Lately I’ve taken to hacking Affe quite a bit. Just a quick list of a few changes:
- Value types can now be the target of invocations.
- A value type will be automatically boxed when being cast to an interface that it implements.
- Any object type can now be unboxed. This fixes the case where a value type boxed into an interface type could not be unboxed without being cast to System.Object first.
- Any expression can be used as a boolean. Reference types will be compared to null, and numeric values will be compared to 0.
- Added the &&, ||, and ?: operators.
null
is now a keyword.- Fixed a parser bug that would cause syntax errors when the sequence “(identifier)” was encountered and did not begin a CastExpression.
- The == and != operators can now be applied to reference types.
- OperatorExpression now checks for operator overloads and uses them when present.
- Arrays and types with indexers can now be indexed.
- Added support for single-line (//) comments.
- Added a “local bag” which is used when building locals.
The last item could use some explanation. It’s a size optimization really, and probably unneeded, but I’ve always thought something like this would be neat for mcs to have. This implementation is my proof-of-concept.
There are a lot of things that require extra locals to be defined. For example, if some method returns a value type and you’re directly invoking on it (for example, somestring.Length.ToString()
) then there are two IL sequences that could be used. Assuming the int is on the top of the stack, the first is box System.Int32; callvirt instance string object::ToString();
. This is what seems intuitive, but there’s a reason mcs does not do this. Boxing creates a new object, and that object must now be garbage collected. It’s much more efficient to use the stack for value types. So instead of boxing, a new local is declared, say “temp”, and this IL is used: stloc temp; ldloca temp; call instance string int32::ToString();
. No boxed object, no virtual method resolution, no additional strain on the GC, no wasted heap. But now we have another local.
What if you hard-coded ten such calls? That’s right, you get ten locals. The JIT may be smart enough to optimize them out, but the IL is still going to be bloated. That’s where my local bag comes in. When such an expression is compiled in Affe, it asks the compiler state object for a local from the bag, for temporary use. The state will look through a list of unused locals it has and will return the first it finds of the same type, but will keep it in the unused list (since the callee said it’s temporary). If none can be found then it will create one and add it to the list. (If the local was requested for permanent use then it would be removed from the list if it was there, or if it wasn’t then it won’t be added to the list.)

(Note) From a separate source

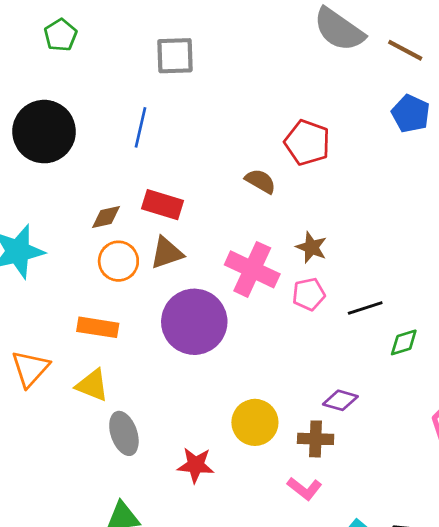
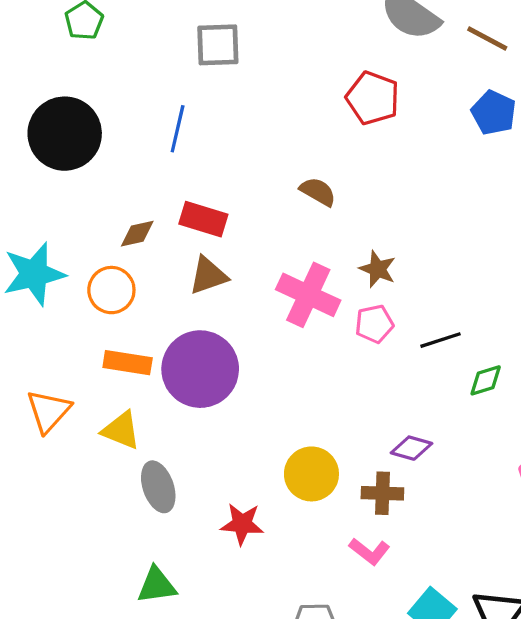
red pentagon: (307, 143) -> (373, 98), moved
orange circle: (118, 261) -> (111, 290), moved
purple circle: (194, 322) -> (200, 369), moved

The upshot of this is that if you make 10 hardcoded invocations against a value type that’s being returned from somewhere (or even a constant) they will all use the same local, assuming they’re all the same value type.
Now consider the case where you have this code in C#: if (foo) { object o; ... } else { object o2; ... }
. This is admittedly contrived, but it does the job. We have two scopes with a variable of the same type. With mcs you get two locals. With Affe you get one.
To maintain scoped variables, the Affe compiler state maintains a stack of symbol tables. Each block has its own table that is pushed prior to analysis, then popped, and again for the compile pass. When a table is pushed, the state will check for symbols that correspond to locals and will remove them from the local bag if present. Then when popped, all the locals are added to the bag. So in the example above, the “if” block’s table is pushed during analysis and a new local symbol is added. Then it’s popped, and the local gets put in the bag. When the “else” block’s analysis is run and it asks for a local of type object, the one from the bag is handed to it.
It’s not a terribly major optimization, and I expect in Affe’s case it actually takes more time during compilation than it saves during runtime, but I’m interested if this would be interesting for the mcs hackers. I imagine it would eliminate a fair amount of IL bloat.
The JIT will optimize the sharing of locals when it makes sense: I suggest not wasting time doing this kind of stuff in upper compilers unless they generate hundreds or thousands of locals.